AI Operator Readiness Checklist
Before a business asks Rocky to do work, decide what should be watched, what should be remembered, what can be drafted, and what must wait for a human.
When this matters
This page is for operators who want Rocky to produce usable work without turning the system into a mystery box. Use it when you need a practical path, a clear verification step, and a boundary between suggestion and action.
The operating pattern
- Name the workflow. Describe the recurring job in one sentence.
- List the signals. Identify the inboxes, forms, files, calendars, feeds, or dashboards that matter.
- Define the memory. Separate durable facts from temporary task state.
- Choose approval gates. Mark customer, payment, legal, and account actions as review-only.
- Measure success. Decide what a good day-one output looks like.
Pre-flight checklist
- One named owner for approvals
- At least one live example request
- A list of systems Rocky may read
- A list of systems Rocky must not touch
- A way to verify the result
Common failure modes
- Too broad: “Automate my business” is not a workflow.

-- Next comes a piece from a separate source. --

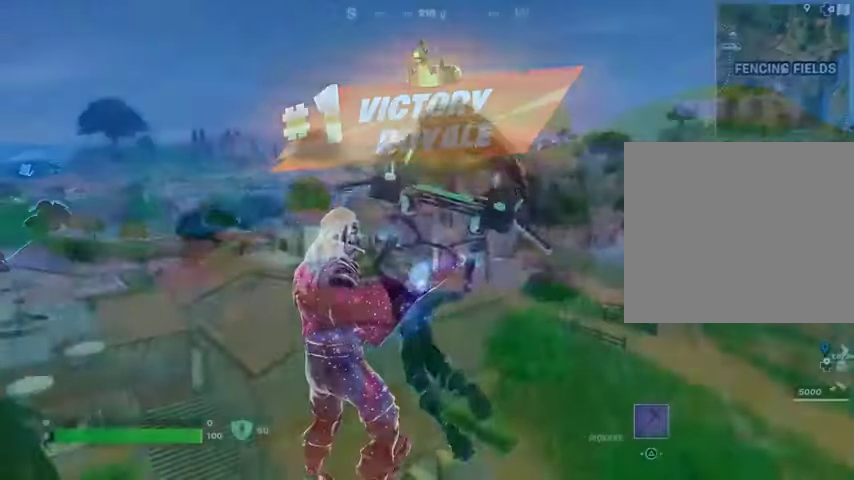
{"buttons": [], "left_stick": "up", "right_stick": "center", "events": [[200, "left_stick", "up"]]}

- No source of truth: Rocky cannot verify a task if nobody can identify the canonical record.
- Unsafe autonomy: High-risk actions should start as drafts or alerts, not automatic writes.
Verification
A page is not done because it was drafted. Verify the source, run the workflow, inspect the output, and record what changed. If a step touches money, customers, accounts, permissions, or private data, keep it behind an explicit human approval gate.